# EXCERPT start

Re: [Cz-L] Our Origins

From: HARDY BREIER <HARDY3_at_BEZEQINT.NET>
Date: Wed, 25 Apr 2012 06:57:56 +0300
To: Robert Burton <robert.burton_at_rogers.com>, 'cornel fleming' <cornel.fleming_at_virgin.net>, 'Hedwig Brenner' <hedbren_at_zahav.net.il>, 'alexander rosner' <alexanderrosner_at_yahoo.de>, CZERNOWITZ-L <Czernowitz-L_at_cornell.edu>
Reply-to: HARDY BREIER <HARDY3_at_BEZEQINT.NET>

The Silk road had its start on the East coast of the Mediterranean.
 There were feeders from Europe by ships from Constantinopole ,
  Venice and more . Routes leading to these ports were not the Silk Road.
  Silk Road was not a Jewish enterprise.
   At its beginning Czernowitz was a trading station on the banks of the
Prut.
  A few shacks for tax levying and ferry terminal.
   Jewish observant traders stayed over Shabbat .
    Then they brought their families.
     The ,later ,they moved up to the Ham to what later became
     the Judenstadt.

Hardy
----- Original Message -----
From: "Robert Burton" <robert.burton_at_rogers.com>
To: "'cornel fleming'" <cornel.fleming_at_virgin.net>; "'Hedwig Brenner'"

# EXCERPT end
# DATA SHOWN start

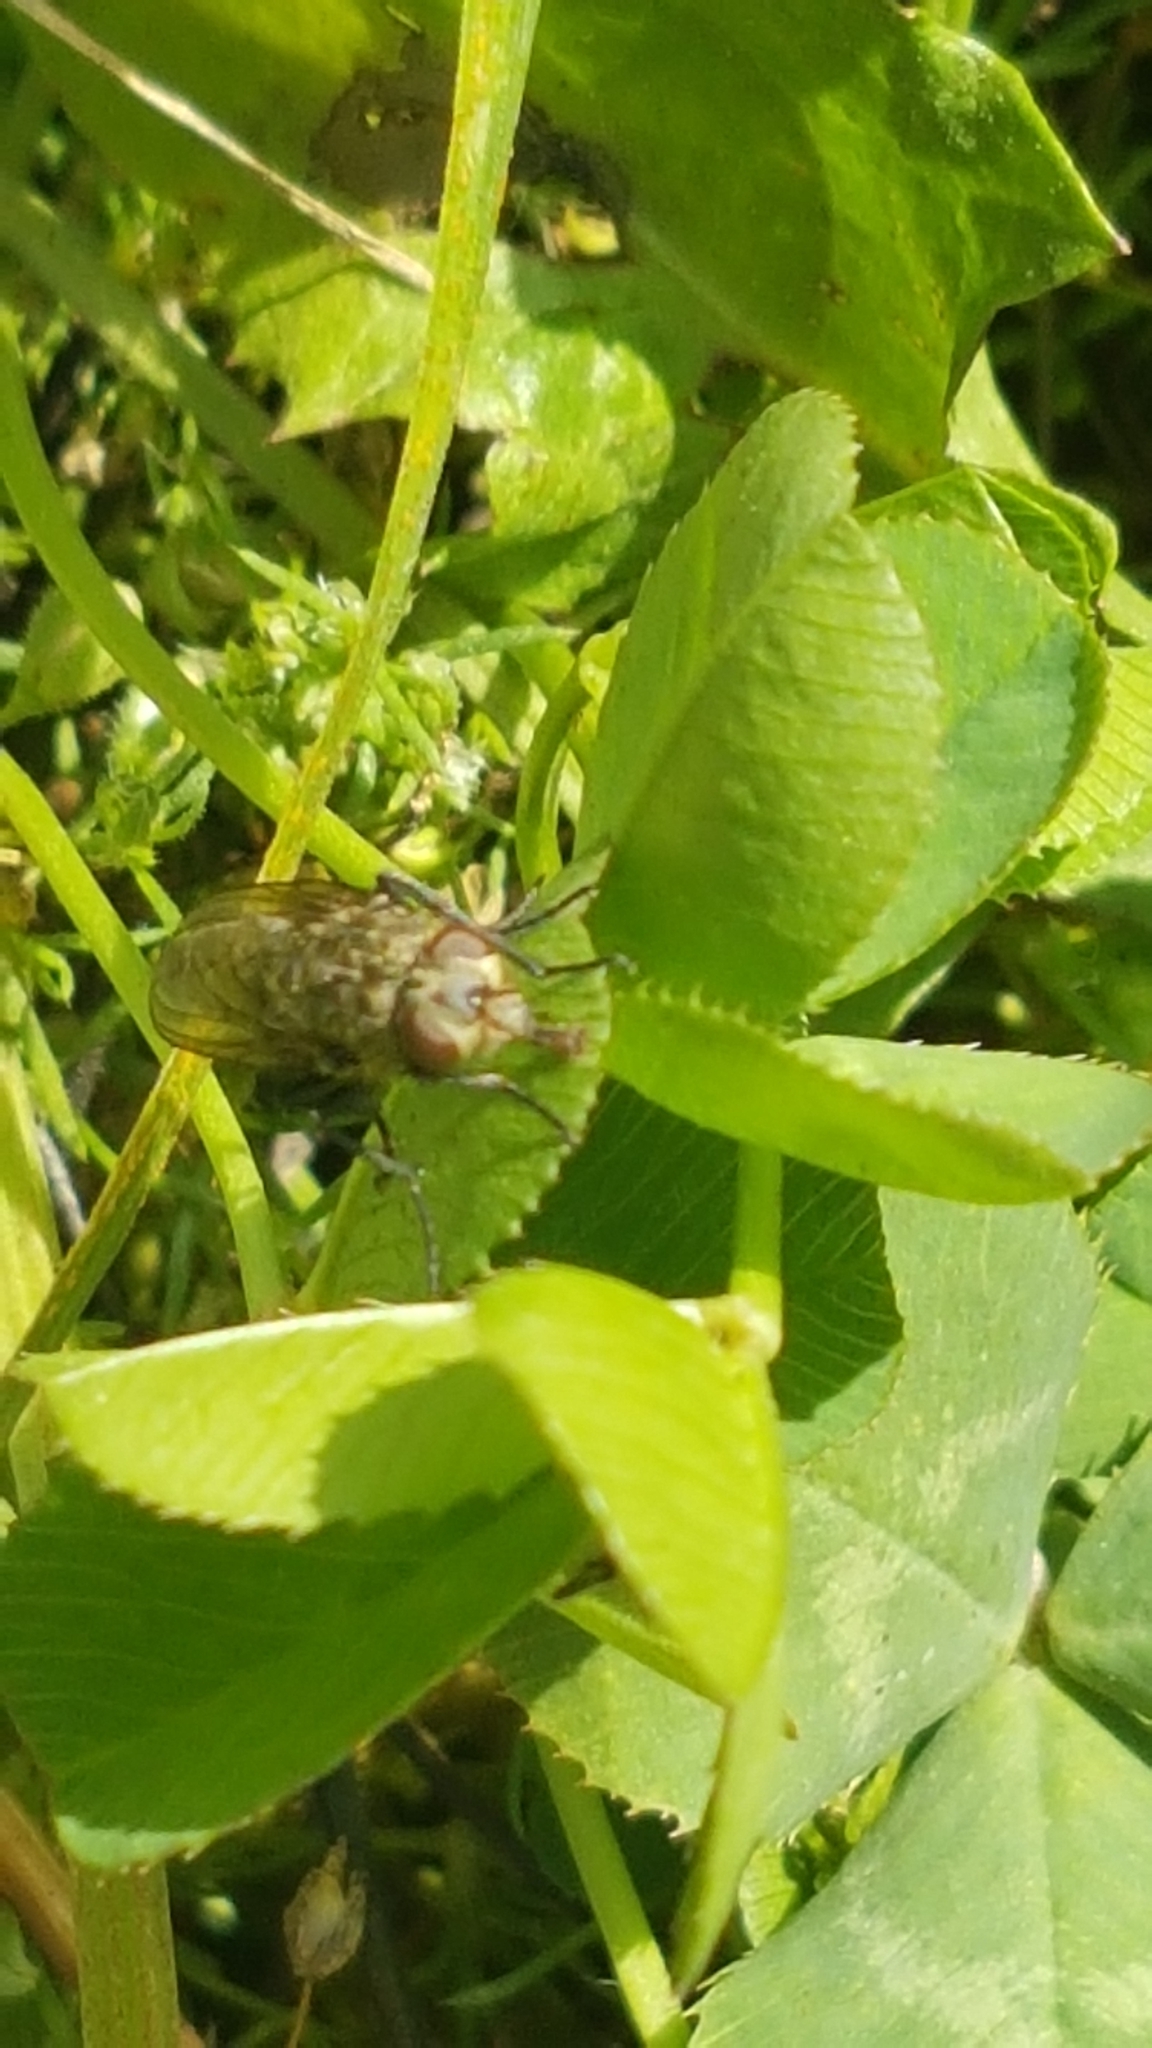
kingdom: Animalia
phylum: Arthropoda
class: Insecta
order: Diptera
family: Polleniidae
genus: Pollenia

# DATA SHOWN end
# DATA SHOWN start

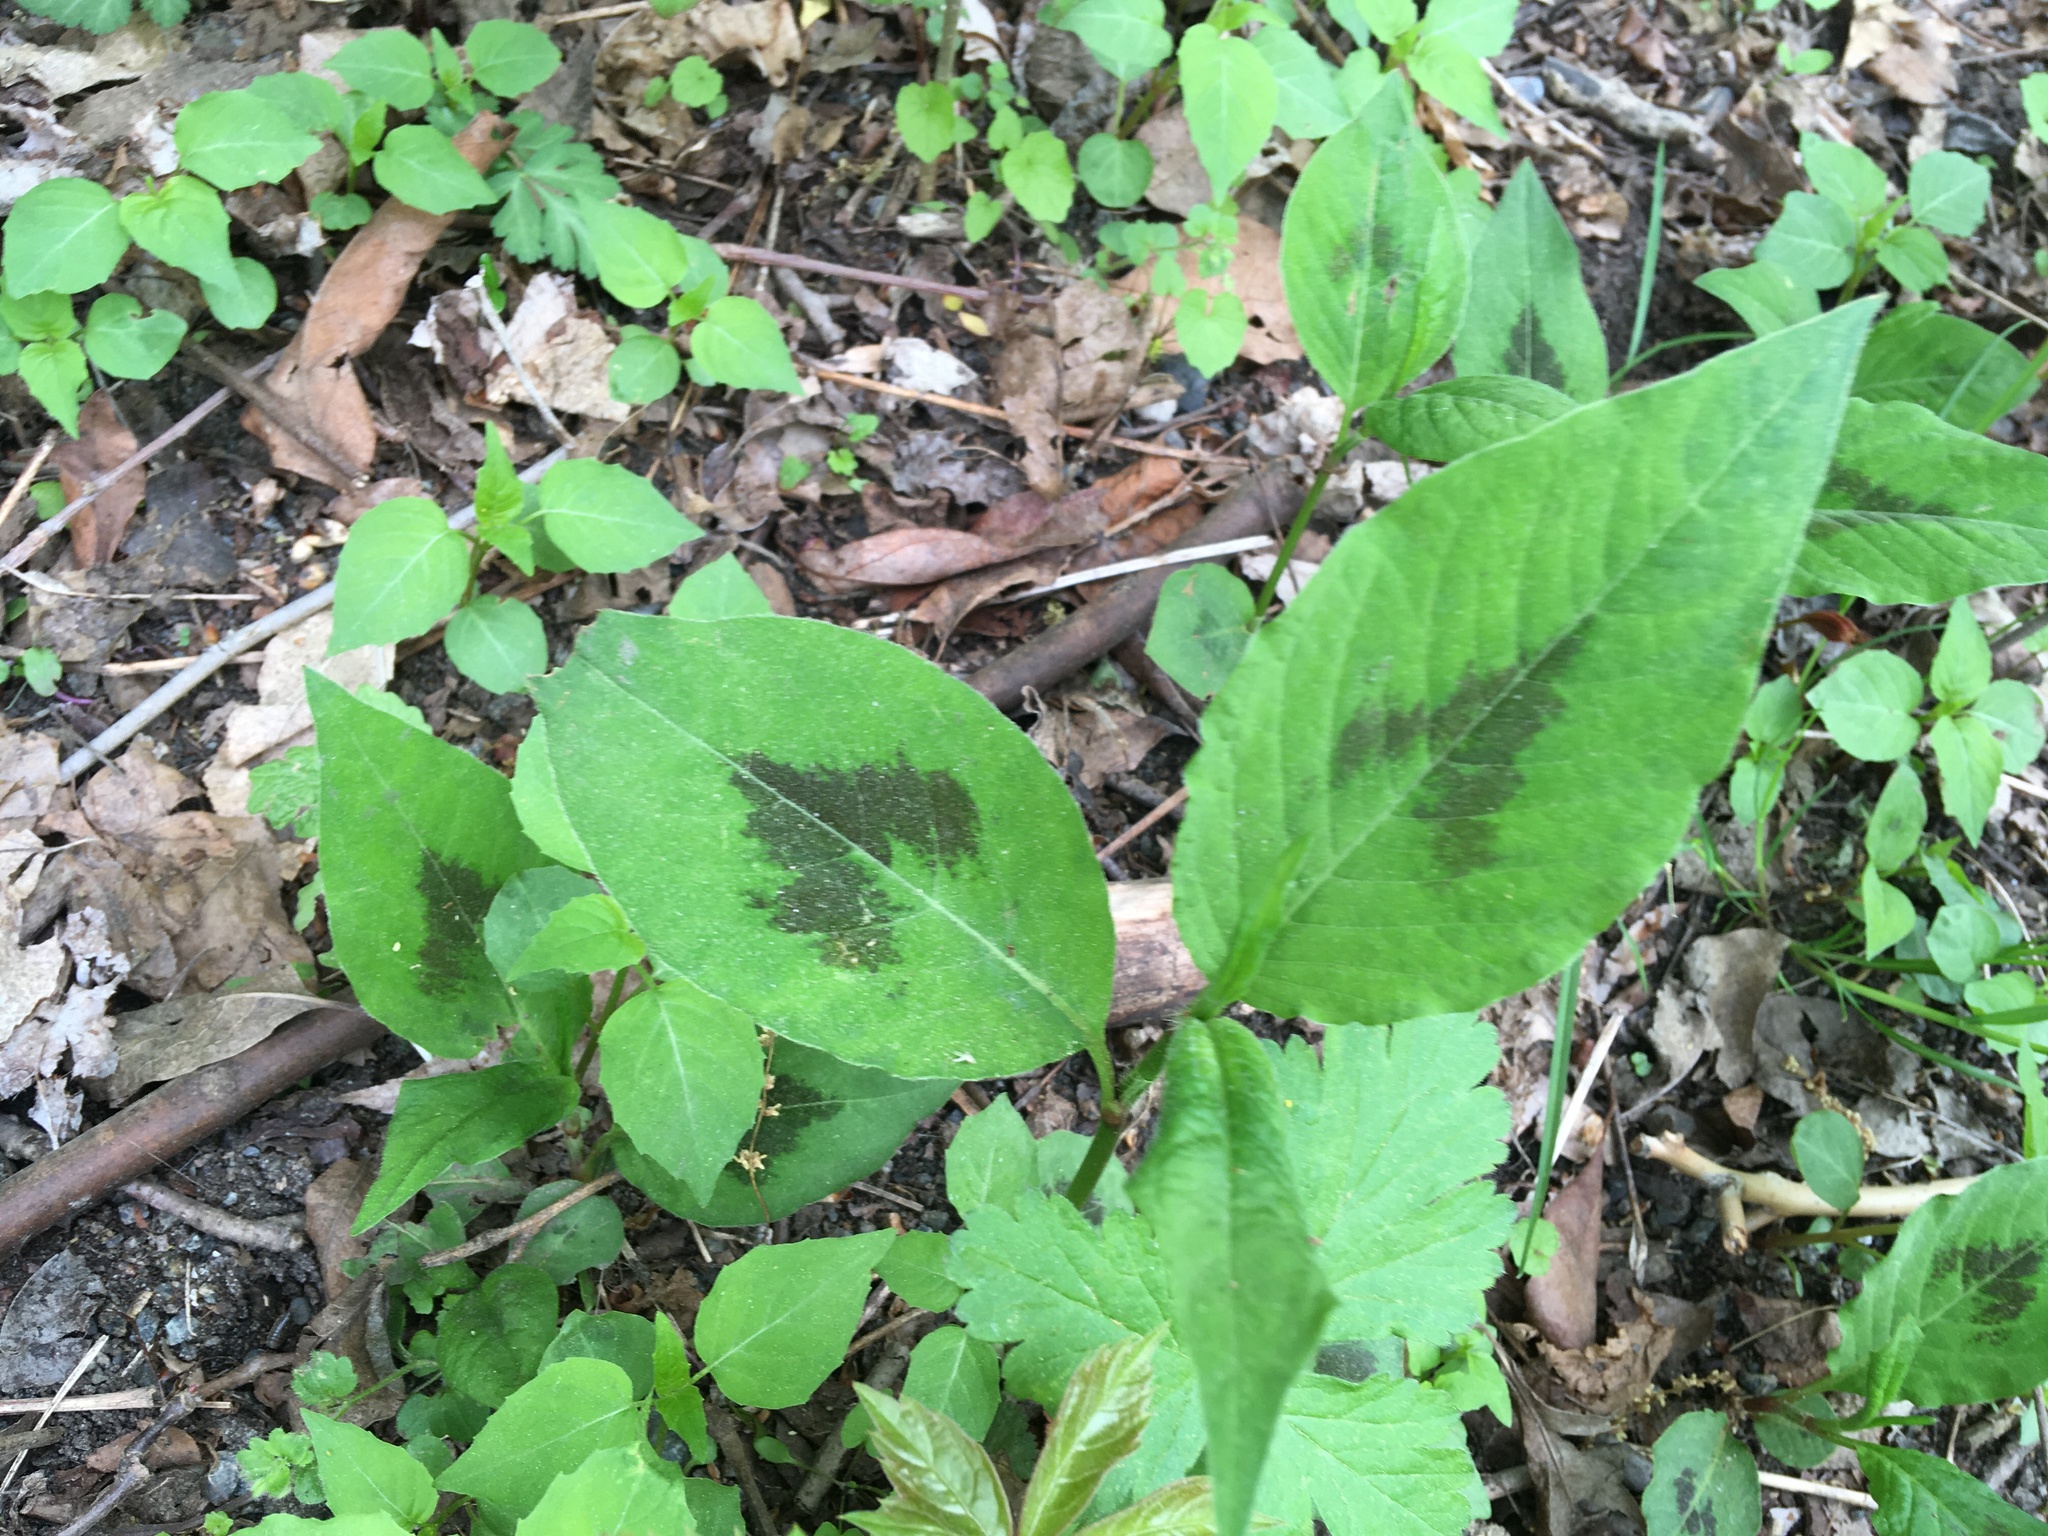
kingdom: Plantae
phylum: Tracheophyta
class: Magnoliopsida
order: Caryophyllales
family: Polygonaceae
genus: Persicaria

# DATA SHOWN end

▸ YOUR TASKS:
- A) Please retype the email on Czernowitz's origins, everything from "Silk Road was" down to "the Judenstadt.".
- B) According to the email on Czernowitz's origins, what was Czernowitz at its beginning?
- C) Translate this sentence from the email on Czernowitz's origins into French: "Silk Road was not a Jewish enterprise."

▸ RESULTS IN ORDER:
- A)
Silk Road was not a Jewish enterprise.
   At its beginning Czernowitz was a trading station on the banks of the
Prut.
  A few shacks for tax levying and ferry terminal.
   Jewish observant traders stayed over Shabbat .
    Then they brought their families.
     The ,later ,they moved up to the Ham to what later became
     the Judenstadt.

- B) A trading station on the banks of the Prut.

- C) La Route de la soie n'était pas une entreprise juive.